§ What is required
Copy every line of the data below, keeping each one unchanged and in the same order.

§ Dataset entries
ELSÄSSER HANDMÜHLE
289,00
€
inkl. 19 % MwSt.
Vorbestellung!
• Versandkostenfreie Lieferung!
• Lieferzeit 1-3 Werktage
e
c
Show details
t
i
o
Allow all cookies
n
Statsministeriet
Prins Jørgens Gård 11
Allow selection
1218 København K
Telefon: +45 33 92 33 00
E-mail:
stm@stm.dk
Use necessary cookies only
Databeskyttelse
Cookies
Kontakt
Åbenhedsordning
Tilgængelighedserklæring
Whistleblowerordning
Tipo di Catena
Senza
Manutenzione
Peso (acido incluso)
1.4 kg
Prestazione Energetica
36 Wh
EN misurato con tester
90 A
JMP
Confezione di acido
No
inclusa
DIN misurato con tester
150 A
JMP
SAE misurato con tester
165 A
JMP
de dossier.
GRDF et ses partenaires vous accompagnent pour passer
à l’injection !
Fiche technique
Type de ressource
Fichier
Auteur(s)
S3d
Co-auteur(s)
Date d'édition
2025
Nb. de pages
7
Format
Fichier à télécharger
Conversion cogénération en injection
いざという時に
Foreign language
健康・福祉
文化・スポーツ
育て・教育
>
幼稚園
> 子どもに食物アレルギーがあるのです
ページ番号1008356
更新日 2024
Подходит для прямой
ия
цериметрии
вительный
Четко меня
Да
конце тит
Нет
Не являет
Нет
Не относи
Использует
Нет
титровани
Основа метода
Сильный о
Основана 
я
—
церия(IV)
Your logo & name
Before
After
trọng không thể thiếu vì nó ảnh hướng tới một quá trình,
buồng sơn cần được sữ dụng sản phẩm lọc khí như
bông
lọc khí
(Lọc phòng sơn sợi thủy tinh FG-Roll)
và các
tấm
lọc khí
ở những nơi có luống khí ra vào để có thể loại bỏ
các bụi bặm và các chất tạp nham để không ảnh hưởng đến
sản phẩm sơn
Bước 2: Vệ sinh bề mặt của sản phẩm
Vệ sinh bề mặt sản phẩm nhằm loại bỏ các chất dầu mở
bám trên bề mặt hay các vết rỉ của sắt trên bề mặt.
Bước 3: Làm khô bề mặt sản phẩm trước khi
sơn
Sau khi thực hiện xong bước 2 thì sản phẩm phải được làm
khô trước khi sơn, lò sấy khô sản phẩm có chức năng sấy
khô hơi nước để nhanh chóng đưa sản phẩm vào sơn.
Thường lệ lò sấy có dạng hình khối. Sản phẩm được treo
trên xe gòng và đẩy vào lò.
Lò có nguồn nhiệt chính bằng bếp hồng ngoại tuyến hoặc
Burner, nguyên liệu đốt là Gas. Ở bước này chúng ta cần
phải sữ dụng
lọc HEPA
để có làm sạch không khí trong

§ Solved exercise
ELSÄSSER HANDMÜHLE
289,00
€
inkl. 19 % MwSt.
Vorbestellung!
• Versandkostenfreie Lieferung!
• Lieferzeit 1-3 Werktage
e
c
Show details
t
i
o
Allow all cookies
n
Statsministeriet
Prins Jørgens Gård 11
Allow selection
1218 København K
Telefon: +45 33 92 33 00
E-mail:
stm@stm.dk
Use necessary cookies only
Databeskyttelse
Cookies
Kontakt
Åbenhedsordning
Tilgængelighedserklæring
Whistleblowerordning
Tipo di Catena
Senza
Manutenzione
Peso (acido incluso)
1.4 kg
Prestazione Energetica
36 Wh
EN misurato con tester
90 A
JMP
Confezione di acido
No
inclusa
DIN misurato con tester
150 A
JMP
SAE misurato con tester
165 A
JMP
de dossier.
GRDF et ses partenaires vous accompagnent pour passer
à l’injection !
Fiche technique
Type de ressource
Fichier
Auteur(s)
S3d
Co-auteur(s)
Date d'édition
2025
Nb. de pages
7
Format
Fichier à télécharger
Conversion cogénération en injection
いざという時に
Foreign language
健康・福祉
文化・スポーツ
育て・教育
>
幼稚園
> 子どもに食物アレルギーがあるのです
ページ番号1008356
更新日 2024
Подходит для прямой
ия
цериметрии
вительный
Четко меня
Да
конце тит
Нет
Не являет
Нет
Не относи
Использует
Нет
титровани
Основа метода
Сильный о
Основана 
я
—
церия(IV)
Your logo & name
Before
After
trọng không thể thiếu vì nó ảnh hướng tới một quá trình,
buồng sơn cần được sữ dụng sản phẩm lọc khí như
bông
lọc khí
(Lọc phòng sơn sợi thủy tinh FG-Roll)
và các
tấm
lọc khí
ở những nơi có luống khí ra vào để có thể loại bỏ
các bụi bặm và các chất tạp nham để không ảnh hưởng đến
sản phẩm sơn
Bước 2: Vệ sinh bề mặt của sản phẩm
Vệ sinh bề mặt sản phẩm nhằm loại bỏ các chất dầu mở
bám trên bề mặt hay các vết rỉ của sắt trên bề mặt.
Bước 3: Làm khô bề mặt sản phẩm trước khi
sơn
Sau khi thực hiện xong bước 2 thì sản phẩm phải được làm
khô trước khi sơn, lò sấy khô sản phẩm có chức năng sấy
khô hơi nước để nhanh chóng đưa sản phẩm vào sơn.
Thường lệ lò sấy có dạng hình khối. Sản phẩm được treo
trên xe gòng và đẩy vào lò.
Lò có nguồn nhiệt chính bằng bếp hồng ngoại tuyến hoặc
Burner, nguyên liệu đốt là Gas. Ở bước này chúng ta cần
phải sữ dụng
lọc HEPA
để có làm sạch không khí trong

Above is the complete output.